At the center of the case is Monsanto’s protection of its patented soybean, known as Roundup Ready. When farmers like Bowman plant the company’s seeds, they are only allowed to harvest the resulting crop – not keep any for next year’s harvest.
Under these rules, farmers have to buy new Monsanto seeds to plant each season, even if they already have usable seeds in their possession.
However, farmers are able to buy excess soybeans from local grain elevators, many of which are likely to be Roundup Ready seeds. One of Bowman's trips to such a grain elevator put him in Monsanto’s sights.
“We have always had the right to go to an elevator, buy some ‘junk grain’ and use it for seed if you desire,” Bowman explained.
But the question of whether he really does have that right is still up in the air. and will be determined by a Supreme Court judge.
Monsanto has claimed it maintains patent rights on its genetically modified seeds, even if sold by a third party such as a grain elevator. The company also said this protection extends for generations down, which means it owns seeds that are 'descendants' of original Monsanto seeds.

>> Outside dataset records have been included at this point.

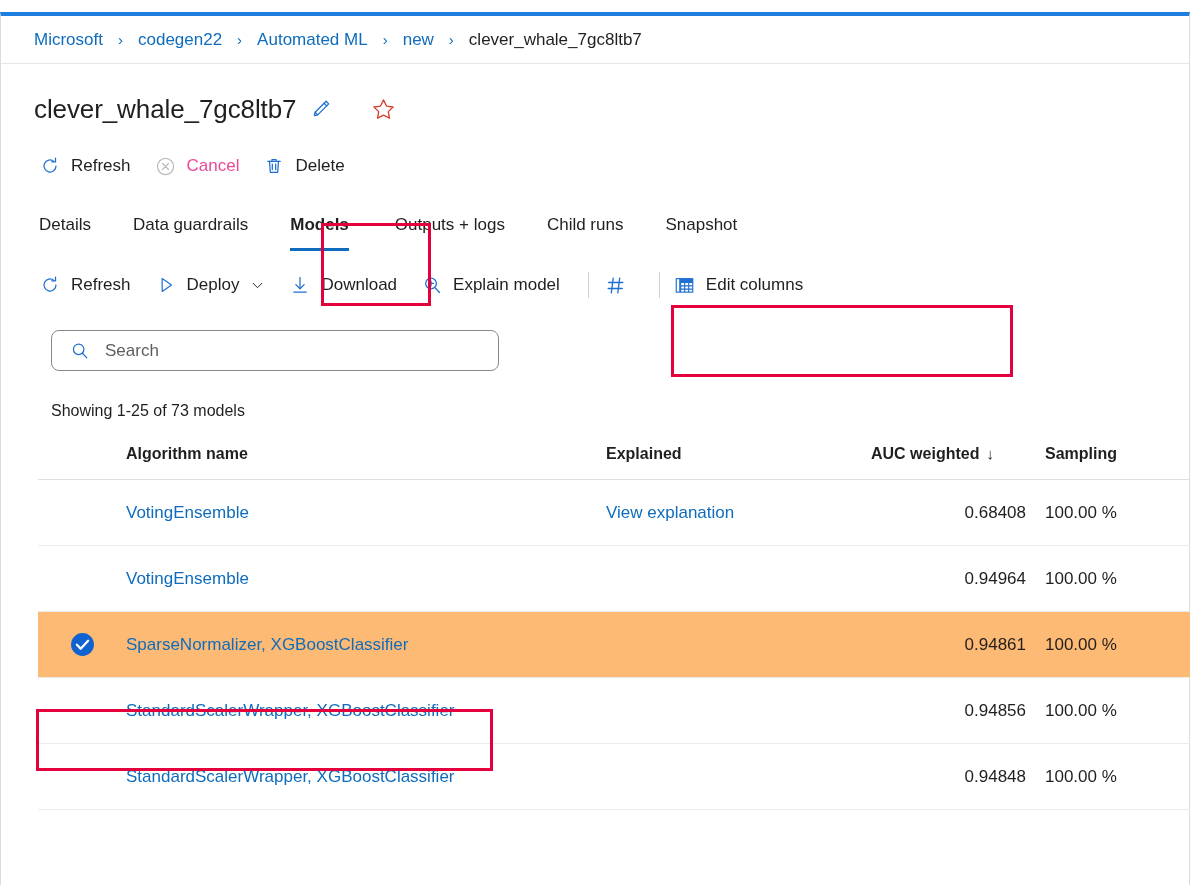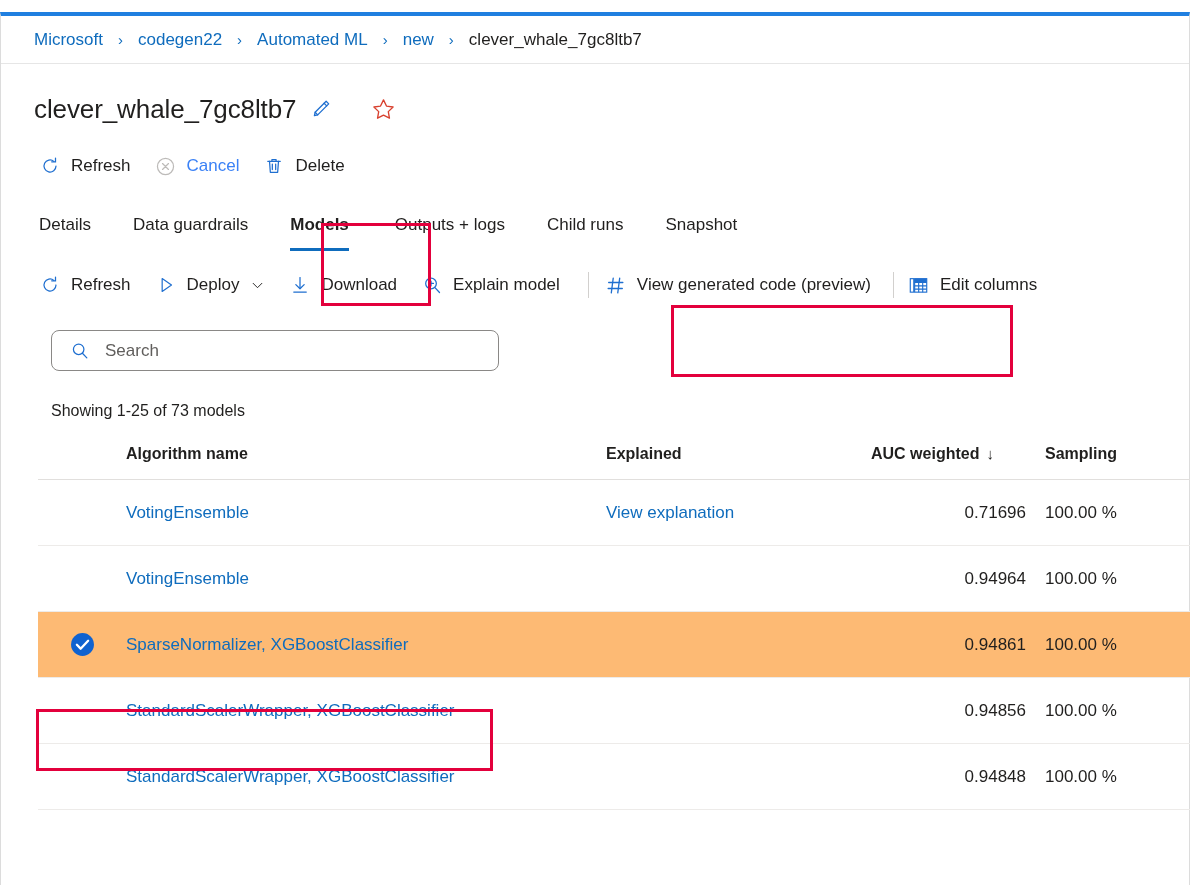--- a/index.html
+++ b/index.html
@@ -107,21 +107,21 @@
     width: 22px;
     height: 22px;
     margin-right: 10px;
     flex: none;
   }
   .cmd .cmd-label {
     font-size: 17px;
     color: #201f1e;
   }
   .cmd.disabled { cursor: default; }
-  .cmd.disabled .cmd-label { color: #3b82f6; }
+  .cmd.disabled .cmd-label { color: #ec4899; }
 
   .chev {
     margin-left: 11px;
     display: flex;
     align-items: center;
   }
 
   .cmd-sep {
     width: 1px;
     height: 26px;
@@ -407,21 +407,20 @@
 
     <div class="cmd-sep" style="margin-left:4px;"></div>
 
     <div class="cmd" style="margin-right:22px;">
       <span class="cmd-icon">
         <svg width="21" height="21" viewBox="0 0 24 24" fill="none" stroke="#1f6fd0" stroke-width="1.5" stroke-linecap="round">
           <path d="M9.4 3.6L7.2 20.4M16.8 3.6l-2.2 16.8"></path>
           <path d="M4.2 8.6h16.2M3.6 15.4h16.2"></path>
         </svg>
       </span>
-      <span class="cmd-label">View generated code (preview)</span>
     </div>
 
     <div class="cmd-sep" style="margin-right:14px;"></div>
 
     <div class="cmd" style="margin-right:5px;">
       <span class="cmd-icon">
         <svg width="21" height="21" viewBox="0 0 24 24" fill="none" stroke="#1f6fd0" stroke-width="1.3">
           <rect x="2.6" y="4.2" width="4" height="15.4"></rect>
           <rect x="7.6" y="4.2" width="13.8" height="15.4"></rect>
           <path d="M7.6 8.6h13.8M7.6 12.4h13.8M7.6 16.1h13.8"></path>
@@ -466,21 +465,21 @@
     <tbody>
 
       <tr class="model-row">
         <td class="col-check"></td>
         <td class="col-algo">
           <a class="cell-link" href="#">VotingEnsemble</a>
         </td>
         <td class="col-expl">
           <a class="cell-link" href="#">View explanation</a>
         </td>
-        <td class="col-auc">0.71696</td>
+        <td class="col-auc">0.68408</td>
         <td class="col-sampling">100.00 %</td>
       </tr>
 
       <tr class="model-row">
         <td class="col-check"></td>
         <td class="col-algo">
           <a class="cell-link" href="#">VotingEnsemble</a>
         </td>
         <td class="col-expl"></td>
         <td class="col-auc">0.94964</td>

The company wasted no time suing Bowman, eventually winning a legal settlement of around $84,456 in 2011. Unwilling to back down, Bowman took the case to the Supreme Court. Though trials are expensive, it was Bowman’s lack of cash that prompted him to take the case to America’s highest court, ironically.
When Monsanto originally sued Bowman, he was already bankrupt as a result of land deal gone wrong, so he had very little to lose. “I made up my mind to fight it until I could not fight it anymore,” he said. “I thought, I am not going to play dead.”
The Supreme Court trial is scheduled for February 19.
The farmer has received an impressive outcry of support, including CFS and the Save our Seeds campaigning group.
Monsanto has set up a website defending its arguments. The company insists a victory by Bowman in the Supreme Court could “jeopardize some of the most innovative biotechnology research in the country” in industries ranging from farming to medicine.
“Without such protections, anyone could create a virtually limitless supply of patented technology, eviscerating the incentive to continue the R&D investments that will bring about the breakthroughs of tomorrow,” David Snively, general counsel for Monsanto, said in a statement.
A victory for Bowman “would potentially kill the seed industry,” Peter Corless of Edwards Wildman Palmer LLP in Boston, which specializes in biotechnology patents, told Bloomberg Businessweek. “No one would bother doing the research. If you sold just one round of seeds, you’d never be able to price high enough to recoup the costs of development and marketing.”
But Bowman’s lawyer said that issues regarding research aren’t his client’s problem.
“The reality is, he’s not a free-rider,” Attorney Mark Walters told Bloomberg Businessweek. “He paid fair value for these seeds and like any owner of personal property he should be able to use it for any purpose he chooses. It’s not competitive with first-generation seed that Monsanto sells.”